Objective and importance: Atherosclerotic occlusive disease of the intracranial vasculature is associated with increased risk of systemic vascular occlusive disease and stroke. Therapeutic options have included anticoagulation therapy, antiplatelet therapy, or, in a limited number of patients, extracranial-intracranial vascular bypass procedures. We report a patient who had improved cerebral perfusion with silent watershed zone infarctions after endovascular stenting of a severe petrous segment carotid stenosis.
Clinical presentation: A 73-year-old man with severe coronary artery disease and unstable angina was referred for treatment of a 90% right petrous carotid artery stenosis before coronary artery bypass grafting. A brain single-photon emission computed tomographic scan using 99mTc-bicisate revealed diminished perfusion throughout the right internal carotid artery territory, particularly in posterior watershed zones.
Technique: The patient underwent transfemoral placement of a 7-French introducer sheath, followed by a 7-French guide catheter. Urokinase (225,000 U) was infused through a microcatheter placed proximal to the lesion. No changes were noted in lesion morphology after this infusion. A microguidewire was navigated across the lesion. Subsequent balloon angioplasty with a coronary artery balloon was performed twice, followed by placement of a 4- x 12-mm coronary stent.

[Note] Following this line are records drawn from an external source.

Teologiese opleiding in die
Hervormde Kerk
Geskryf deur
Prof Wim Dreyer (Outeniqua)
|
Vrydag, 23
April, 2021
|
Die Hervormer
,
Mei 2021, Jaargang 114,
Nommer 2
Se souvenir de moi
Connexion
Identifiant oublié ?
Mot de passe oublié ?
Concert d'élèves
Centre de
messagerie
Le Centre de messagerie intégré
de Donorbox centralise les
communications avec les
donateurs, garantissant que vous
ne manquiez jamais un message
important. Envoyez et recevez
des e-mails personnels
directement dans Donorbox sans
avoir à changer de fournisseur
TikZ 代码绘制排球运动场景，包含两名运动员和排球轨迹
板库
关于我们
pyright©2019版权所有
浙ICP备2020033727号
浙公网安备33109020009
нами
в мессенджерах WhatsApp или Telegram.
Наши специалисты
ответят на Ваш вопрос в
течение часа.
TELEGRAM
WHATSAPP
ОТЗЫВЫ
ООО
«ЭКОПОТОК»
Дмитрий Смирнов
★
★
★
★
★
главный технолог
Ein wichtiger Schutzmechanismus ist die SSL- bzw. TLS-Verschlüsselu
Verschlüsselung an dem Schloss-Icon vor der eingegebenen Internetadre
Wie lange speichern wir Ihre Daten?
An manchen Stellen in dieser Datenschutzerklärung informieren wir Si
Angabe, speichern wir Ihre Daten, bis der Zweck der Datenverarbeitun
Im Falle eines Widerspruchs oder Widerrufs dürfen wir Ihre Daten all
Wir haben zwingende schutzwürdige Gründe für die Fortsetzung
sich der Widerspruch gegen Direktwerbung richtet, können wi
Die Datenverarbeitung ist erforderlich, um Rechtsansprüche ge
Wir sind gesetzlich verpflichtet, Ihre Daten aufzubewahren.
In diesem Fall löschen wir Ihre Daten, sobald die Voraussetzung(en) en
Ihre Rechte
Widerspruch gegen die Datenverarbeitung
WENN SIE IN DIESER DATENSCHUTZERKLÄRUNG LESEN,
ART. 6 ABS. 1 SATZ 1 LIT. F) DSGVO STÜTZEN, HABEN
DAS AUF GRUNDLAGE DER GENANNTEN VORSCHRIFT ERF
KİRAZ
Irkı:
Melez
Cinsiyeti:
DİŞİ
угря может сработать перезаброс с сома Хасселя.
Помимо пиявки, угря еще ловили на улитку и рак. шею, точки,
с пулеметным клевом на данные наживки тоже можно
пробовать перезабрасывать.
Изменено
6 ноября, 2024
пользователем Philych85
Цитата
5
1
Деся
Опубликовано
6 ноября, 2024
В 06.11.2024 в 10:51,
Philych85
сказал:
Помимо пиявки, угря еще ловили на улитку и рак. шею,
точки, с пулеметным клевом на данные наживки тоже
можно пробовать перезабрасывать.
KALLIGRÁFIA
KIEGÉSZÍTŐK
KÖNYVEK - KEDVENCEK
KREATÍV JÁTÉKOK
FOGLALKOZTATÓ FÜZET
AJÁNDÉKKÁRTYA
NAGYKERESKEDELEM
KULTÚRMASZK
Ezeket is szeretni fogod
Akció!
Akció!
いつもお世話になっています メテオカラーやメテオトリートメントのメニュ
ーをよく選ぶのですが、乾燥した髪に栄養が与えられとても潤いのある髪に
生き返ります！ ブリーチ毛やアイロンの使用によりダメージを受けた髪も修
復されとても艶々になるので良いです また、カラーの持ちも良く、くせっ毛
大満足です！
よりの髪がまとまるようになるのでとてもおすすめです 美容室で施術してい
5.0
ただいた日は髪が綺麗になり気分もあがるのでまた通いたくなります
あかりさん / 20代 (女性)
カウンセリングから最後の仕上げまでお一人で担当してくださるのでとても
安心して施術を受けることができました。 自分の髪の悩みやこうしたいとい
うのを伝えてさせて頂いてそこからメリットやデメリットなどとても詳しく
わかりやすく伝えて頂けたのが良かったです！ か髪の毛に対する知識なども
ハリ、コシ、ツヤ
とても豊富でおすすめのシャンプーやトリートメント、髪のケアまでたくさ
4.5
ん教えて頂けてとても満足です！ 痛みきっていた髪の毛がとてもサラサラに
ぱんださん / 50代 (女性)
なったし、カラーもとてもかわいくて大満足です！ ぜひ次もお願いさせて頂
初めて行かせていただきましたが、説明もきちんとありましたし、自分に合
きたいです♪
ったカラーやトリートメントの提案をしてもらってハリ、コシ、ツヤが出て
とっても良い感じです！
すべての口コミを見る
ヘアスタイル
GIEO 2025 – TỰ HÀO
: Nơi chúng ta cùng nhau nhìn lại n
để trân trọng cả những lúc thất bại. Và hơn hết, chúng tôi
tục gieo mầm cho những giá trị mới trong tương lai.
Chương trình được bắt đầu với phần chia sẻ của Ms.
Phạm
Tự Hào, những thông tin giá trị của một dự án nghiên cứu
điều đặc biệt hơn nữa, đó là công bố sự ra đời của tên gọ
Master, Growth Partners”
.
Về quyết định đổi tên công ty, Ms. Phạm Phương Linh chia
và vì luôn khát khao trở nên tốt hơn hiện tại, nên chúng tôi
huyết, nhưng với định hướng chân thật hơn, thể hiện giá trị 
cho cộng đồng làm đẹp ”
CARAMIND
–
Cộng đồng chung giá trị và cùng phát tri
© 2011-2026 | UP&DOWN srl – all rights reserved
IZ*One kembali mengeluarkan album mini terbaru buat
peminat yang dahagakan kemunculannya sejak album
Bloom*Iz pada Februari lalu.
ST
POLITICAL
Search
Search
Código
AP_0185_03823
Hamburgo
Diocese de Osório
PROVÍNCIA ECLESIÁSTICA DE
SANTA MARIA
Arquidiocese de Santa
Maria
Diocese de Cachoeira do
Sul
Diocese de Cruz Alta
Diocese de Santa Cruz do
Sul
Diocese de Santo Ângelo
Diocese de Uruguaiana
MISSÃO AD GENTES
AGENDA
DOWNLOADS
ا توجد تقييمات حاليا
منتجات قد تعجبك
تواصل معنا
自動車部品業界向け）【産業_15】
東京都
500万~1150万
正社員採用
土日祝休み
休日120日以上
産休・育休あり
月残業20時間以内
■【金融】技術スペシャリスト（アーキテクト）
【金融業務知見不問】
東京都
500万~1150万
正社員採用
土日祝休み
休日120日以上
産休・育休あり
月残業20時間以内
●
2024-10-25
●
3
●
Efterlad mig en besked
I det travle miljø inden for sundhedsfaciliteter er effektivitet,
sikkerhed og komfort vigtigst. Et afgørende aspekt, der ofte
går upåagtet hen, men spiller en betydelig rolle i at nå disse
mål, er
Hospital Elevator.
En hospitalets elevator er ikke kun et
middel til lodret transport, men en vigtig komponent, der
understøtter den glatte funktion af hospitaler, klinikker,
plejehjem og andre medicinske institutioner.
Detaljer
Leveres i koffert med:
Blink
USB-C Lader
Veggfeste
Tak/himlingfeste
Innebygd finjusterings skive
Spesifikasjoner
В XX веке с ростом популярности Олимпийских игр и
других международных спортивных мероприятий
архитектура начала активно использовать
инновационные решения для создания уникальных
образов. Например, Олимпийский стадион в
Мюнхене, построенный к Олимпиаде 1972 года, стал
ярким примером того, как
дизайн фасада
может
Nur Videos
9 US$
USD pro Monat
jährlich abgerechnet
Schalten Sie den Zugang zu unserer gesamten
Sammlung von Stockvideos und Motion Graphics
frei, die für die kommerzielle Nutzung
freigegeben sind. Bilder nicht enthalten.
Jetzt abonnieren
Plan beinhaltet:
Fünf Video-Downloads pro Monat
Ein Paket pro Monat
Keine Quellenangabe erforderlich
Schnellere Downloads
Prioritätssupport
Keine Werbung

Conclusion: Selective internal carotid artery angiography after stenting revealed markedly improved flow. A brain 99mTc-bicisate single-photon emission computed tomographic scan performed within 24 hours of stent placement, revealed significantly improved perfusion within the right internal carotid artery territory. Two perfusion voids suggestive of embolic stroke were noted; both were clinically silent. The patient had uncomplicated coronary artery bypass grafting 72 hours later. Five months postoperatively, he remains at home, living independently and with intact neurological function. Intracranial stenting for severe atherosclerotic stenosis is technically possible. However, its ultimate clinical role remains to be determined.